Es wäre besser, das in camera caritatis den eigenen Leuten
vorzuhalten. (Posl. dr Lehnert: Mit dem Windirsch reden!) Der
hat taube Ohren für derartige Vorstellungen. Aber schon dieser
kleine Vorgeschmack, den man den Gemeinden und Bezirken gegeben
hat, hat genügt, selbst in führenden Kreisen des Bundes
der Landwirte starke Zweifel darüber aufkommen zu lassen,
ob die segensreichen Wirkungen der Verwaltungsreform für
unsere Heimat wirklich vertreten werden, von denen Herr Vizepräsident
Zierhut so schön sprechen kann. Von segensreichen
Wirkungen hat er schon gesprochen, als die Verwaltungsreform im
Ausschuß verhandelt wurde. Er hat damals erklärt, wir
sollen warten, diese segensreichen Wirkungen werden sich bestimmt
für unsere Heimat einstellen. Wir in Schlesien haben bisher
allerdings von diesen segensreichen Wirkungen noch nichts zu spüren
bekommen. Wir haben bis jetzt nichts als eine unverantwortliche
Beunruhigung wegen der Vorbereitungen zur Übersiedlung unserer
Landesämter nach Brünn zu spüren bekommen, unverantwortlich
aus persönlichen und sachlichen Gründen, die hier schon
erörtert worden sind. Aber noch nicht besprochen wurde, so
viel ich weiß, der Verwaltungswirrwarr, der aus dem neuen
Doppelgebilde Mähren-Schlesien deshalb entstehen muß,
weil zweierlei Gesetze, Erlässe und Verordnungen gehandhabt
werden müssen, nämlich mährische im alten mährischen
Teil und schlesische im ehemaligen Schlesien. Das ist überhaupt
auch so ein Verwaltungsunikum. (Posl. Horpynka: Wir
haben ja überhaupt keine Erlässe!) Entschuldige,
wir haben für die verschiedenen Gebiete ganz grundlegend
verschiedene Gesetze und Verordnungen, Erlässe usw., Landtagsbeschlüsse.

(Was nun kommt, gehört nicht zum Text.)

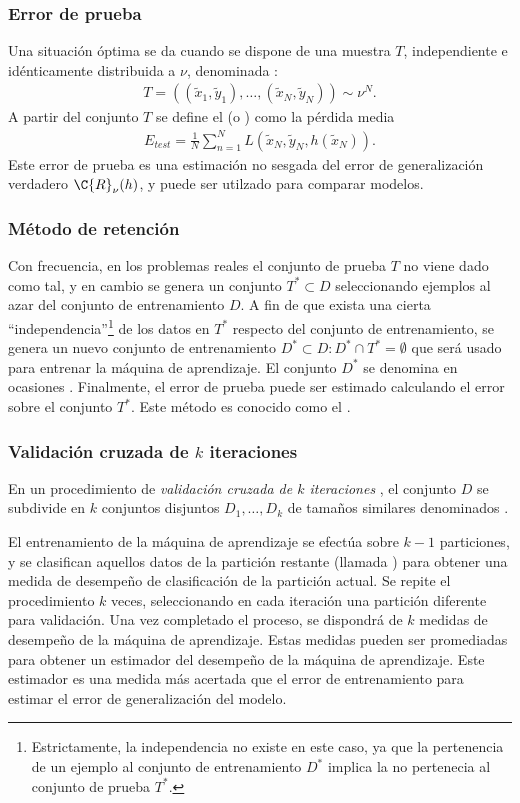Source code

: \subsubsection{Error de prueba}
%
Una situación óptima se da cuando se dispone de una muestra $T$,
independiente e idénticamente distribuida a $\nu$, denominada
:
%
\begin{align}
  T=((\tilde{x}_1,\tilde{y}_1),\ldots,(\tilde{x}_N,\tilde{y}_N))\sim\nu^N.
  \label{eq:conj-prueba}
\end{align}
%
A partir del conjunto $T$ se define el 
(o ) como la pérdida media
%
\begin{align}
  E_{test}=\frac{1}{N}\sum_{n=1}^N
  L(\tilde{x}_N,\tilde{y}_N,h(\tilde{x}_N)).
  \label{eq:error-prueba}
\end{align}
%
Este error de prueba es una estimación no sesgada del error de
generalización verdadero $\C{R}_\nu(h)$, y puede ser utilzado para
comparar modelos.
%
\subsubsection{Método de retención}
\label{retención}
%
Con frecuencia, en los problemas reales el conjunto de prueba $T$ no
viene dado como tal, y en cambio se genera un conjunto $T^*\subset{}D$
seleccionando ejemplos al azar del conjunto de entrenamiento $D$.  A
fin de que exista una cierta ``independencia''\footnote{Estrictamente,
  la independencia no existe en este caso, ya que la pertenencia de un
  ejemplo al conjunto de entrenamiento $D^*$ implica la no pertenecia
  al conjunto de prueba $T^*$.} de los datos en $T^*$ respecto del
conjunto de entrenamiento, se genera un nuevo conjunto de entrenamiento
$D^*\subset{}D:D^*\cap{}T^*=\emptyset$ que será usado para entrenar la
máquina de aprendizaje. El conjunto $D^*$ se denomina en ocasiones
.
Finalmente, el error de prueba puede ser estimado calculando el error
sobre el conjunto $T^*$. Este método es conocido como el .
%
\subsubsection{Validación cruzada de $k$ iteraciones}
%
En un procedimiento de \emph{validación cruzada de $k$ iteraciones}
\cite{crossval}, el conjunto $D$ se subdivide en $k$ conjuntos
disjuntos $D_1,\ldots,D_k$ de tamaños similares denominados
.

El entrenamiento de la máquina de aprendizaje se efectúa sobre $k-1$
particiones, y se clasifican aquellos datos de la partición restante
(llamada ) para obtener una medida de desempeño de
clasificación de la partición actual. Se repite el procedimiento $k$
veces, seleccionando en cada iteración una partición diferente para
validación.  Una vez completado el proceso, se dispondrá de $k$
medidas de desempeño de la máquina de aprendizaje. Estas medidas
pueden ser promediadas para obtener un estimador del desempeño de la
máquina de aprendizaje. Este estimador es una medida más acertada que
el error de entrenamiento para estimar el error de generalización del
modelo.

die alle in Kraft bleiben und diese Brünner Zentralstelle
würde also in jedem einzelnen Falle zuerst genau untersuchen
und feststellen müssen, wo die in Behandlung stehende Sache
ihren Ursprung hat, um zu beurteilen, welche Vorschriften- oder
Bestimmungen gerade für diesen einzelnen Fall Anwendung zu
finden haben. (Posl. Horpynka: Fragt in Brünn beim Polizeipräsidium
nach!) Möglich, daß in diesem Polizeistaat das
als einfachste Art der Regelung angenommen wird, weil ja die Polizei
schließlich alles wissen muß. Das gilt für den
größten Teil der Fälle, mit denen sich das Land
überhaupt zu beschäftigen hat. Auf dem Gebiete der Landeskultur-,
des Jagd-, Forst-, Fischereirechtes, Wasserrechtes, auf dem Gebiete
der Gemeindeordnungen, die doch ganz verschieden sind in Mähren
und Schlesien, auf dem Gebiete der Bezirksstraßenverwaltungen
haben wir andere Landesgesetze als in Mähren. Vernünftigerweise
müßte man zuerst die materielle Grundlage der Verwaltung
auf einen Nenner bringen und dann erst das Formale. Hier macht
man es umgekehrt: das materielle Recht bleibt verschieden für
Mähren und Schlesien, die formelle Grundlage wird aber einheitlich
gemacht und ein einheitliches Landesverwaltungsgebiet geschaffen.
Der Zweck der Verwaltungsreform ist doch, angeblich Doppelarbeiten
hintanzuhalten, nicht aber neue einzuführen, wie das jetzt
geschieht, indem man die Brünner Landesverwaltung zwingt,
zweierlei grundverschiedene Landesrechte zu handhaben. Stellen
Sie sich vor, welches Kunterbund dabei herauskommen wird!